[Gouda, le 1 er mai 1696]

A Pierre Bayle, Rotterdam

Notre ami Monsieur Frescarode [1] devant partir pour Rotterdam, je l’avais chargé de remettre un paquet ; vous devez m’écrire quant à ce qu’il faut que celui-ci contienne, vu l’importance de l’envoi. Je ne peux cependant m’empêcher de charger aussi Monsieur Frescarode de vous faire le reproche de laisser échapper encore une fois les jours de vacances qu’il aurait été préférable de passer chez nous en d’agréables entretiens. C’en est fait de l’espoir de vous revoir chez nous. Vous avez ordinairement l’habitude de nous donner de nouvelles espérances et de les confirmer, mais nous souhaiterions beaucoup que vous remplissiez votre promesse.

Nous regrettons avec raison la mort du très distingué Monsieur Deinhot [2], car s’il est vrai que la République des Lettres va faire en lui une grande perte, il est évident que je ne vois franchement pas du tout ce qu’on peut espérer de l’œuvre savante et laborieuse digne de Jupiter, maintenant qu’il est mort et manque de successeur.

J’admire la manière excellente dont vous avez corrigé l’erreur qui est restée longtemps dans Quintilien [3] puisque bon nombre d’hommes doctes semblent l’avoir remarquée. Je vous communiquerai les dissertations de Boileau [4] qui me sont tombées tout de suite entre les mains, et j’y joindrai ce que j’espère recevoir des marchés de Francfort par l’intermédiaire des libraires. Faites-moi savoir où vous en êtes de votre ouvrage [5] que j’attends impatiemment jour et nuit, ou plutôt indiquez-moi en personne que vous ne pouvez avoir rien de plus important à faire pour nos Goudaiens, et dites-le à moi avant tous les autres.

Donnée à Gouda le jour même des Calendes de mai 1696

Notes :

[1Jean Frescarode, ministre de Gouda ; il devait confier son fils aux bons soins d’ Almeloveen en 1698 : voir S. Stegeman, Patronage and Service in the Republic of Letters.
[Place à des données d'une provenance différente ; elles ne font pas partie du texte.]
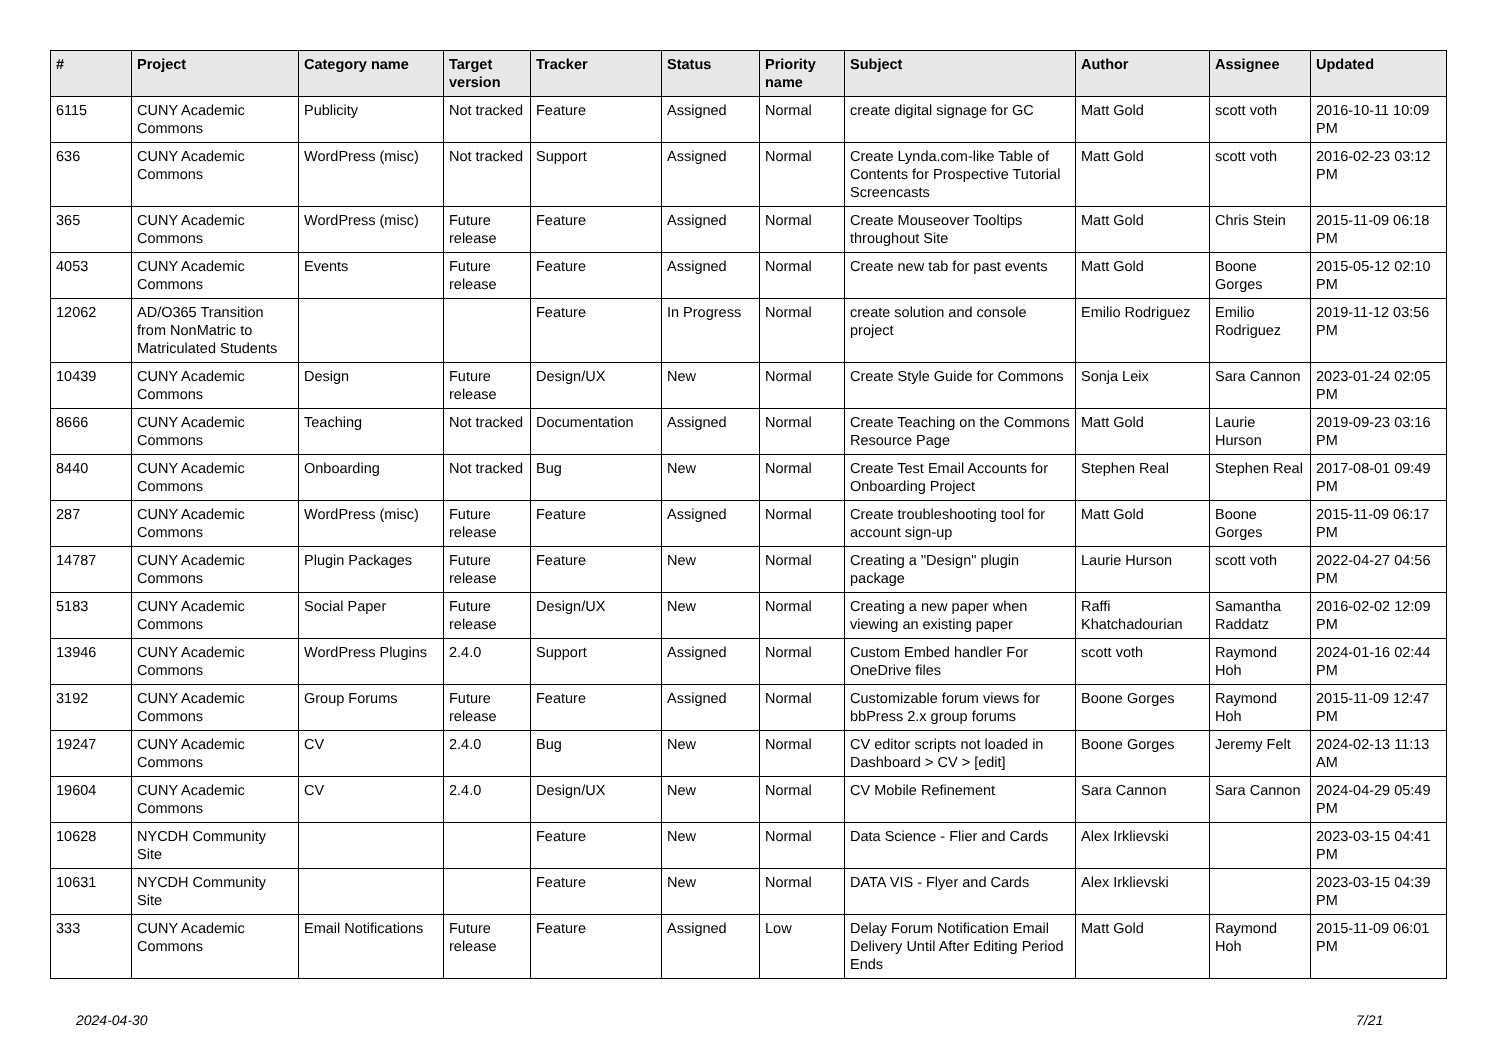| # | Project | Category name | Target version | Tracker | Status | Priority name | Subject | Author | Assignee | Updated |
| --- | --- | --- | --- | --- | --- | --- | --- | --- | --- | --- |
| 6115 | CUNY Academic Commons | Publicity | Not tracked | Feature | Assigned | Normal | create digital signage for GC | Matt Gold | scott voth | 2016-10-11 10:09 PM |
| 636 | CUNY Academic Commons | WordPress (misc) | Not tracked | Support | Assigned | Normal | Create Lynda.com-like Table of Contents for Prospective Tutorial Screencasts | Matt Gold | scott voth | 2016-02-23 03:12 PM |
| 365 | CUNY Academic Commons | WordPress (misc) | Future release | Feature | Assigned | Normal | Create Mouseover Tooltips throughout Site | Matt Gold | Chris Stein | 2015-11-09 06:18 PM |
| 4053 | CUNY Academic Commons | Events | Future release | Feature | Assigned | Normal | Create new tab for past events | Matt Gold | Boone Gorges | 2015-05-12 02:10 PM |
| 12062 | AD/O365 Transition from NonMatric to Matriculated Students | | | Feature | In Progress | Normal | create solution and console project | Emilio Rodriguez | Emilio Rodriguez | 2019-11-12 03:56 PM |
| 10439 | CUNY Academic Commons | Design | Future release | Design/UX | New | Normal | Create Style Guide for Commons | Sonja Leix | Sara Cannon | 2023-01-24 02:05 PM |
| 8666 | CUNY Academic Commons | Teaching | Not tracked | Documentation | Assigned | Normal | Create Teaching on the Commons Resource Page | Matt Gold | Laurie Hurson | 2019-09-23 03:16 PM |
| 8440 | CUNY Academic Commons | Onboarding | Not tracked | Bug | New | Normal | Create Test Email Accounts for Onboarding Project | Stephen Real | Stephen Real | 2017-08-01 09:49 PM |
| 287 | CUNY Academic Commons | WordPress (misc) | Future release | Feature | Assigned | Normal | Create troubleshooting tool for account sign-up | Matt Gold | Boone Gorges | 2015-11-09 06:17 PM |
| 14787 | CUNY Academic Commons | Plugin Packages | Future release | Feature | New | Normal | Creating a "Design" plugin package | Laurie Hurson | scott voth | 2022-04-27 04:56 PM |
| 5183 | CUNY Academic Commons | Social Paper | Future release | Design/UX | New | Normal | Creating a new paper when viewing an existing paper | Raffi Khatchadourian | Samantha Raddatz | 2016-02-02 12:09 PM |
| 13946 | CUNY Academic Commons | WordPress Plugins | 2.4.0 | Support | Assigned | Normal | Custom Embed handler For OneDrive files | scott voth | Raymond Hoh | 2024-01-16 02:44 PM |
| 3192 | CUNY Academic Commons | Group Forums | Future release | Feature | Assigned | Normal | Customizable forum views for bbPress 2.x group forums | Boone Gorges | Raymond Hoh | 2015-11-09 12:47 PM |
| 19247 | CUNY Academic Commons | CV | 2.4.0 | Bug | New | Normal | CV editor scripts not loaded in Dashboard > CV > [edit] | Boone Gorges | Jeremy Felt | 2024-02-13 11:13 AM |
| 19604 | CUNY Academic Commons | CV | 2.4.0 | Design/UX | New | Normal | CV Mobile Refinement | Sara Cannon | Sara Cannon | 2024-04-29 05:49 PM |
| 10628 | NYCDH Community Site | | | Feature | New | Normal | Data Science - Flier and Cards | Alex Irklievski | | 2023-03-15 04:41 PM |
| 10631 | NYCDH Community Site | | | Feature | New | Normal | DATA VIS - Flyer and Cards | Alex Irklievski | | 2023-03-15 04:39 PM |
| 333 | CUNY Academic Commons | Email Notifications | Future release | Feature | Assigned | Low | Delay Forum Notification Email Delivery Until After Editing Period Ends | Matt Gold | Raymond Hoh | 2015-11-09 06:01 PM |
2024-04-30 7/21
The Network of Theodorus Janssonius van Almeloveen (1657-1712) (Amsterdam-Utrecht 2005), p.486-489.

[2Pieter Deynoot, dit Petrus Deinoot, avocat rotterdamois, voir Lettre 1103, n.4. Almeloveen avait vite conclu, à tort, qu’il allait mourir, quoique Bayle eût déjà signalé que Deinoot s’était remis de sa maladie : voir Lettre 1108, n.6.

[3Sur Quintilien corrigé par Isaac Vossius et par Turnèbe, voir Lettres 1103, n.7, et 1108, n.4.

[4Sur ce livre de dissertations de Jacques Boileau, voir Lettre 1103, n.9.

[5Almeloveen demande des nouvelles de l’impression du DHC.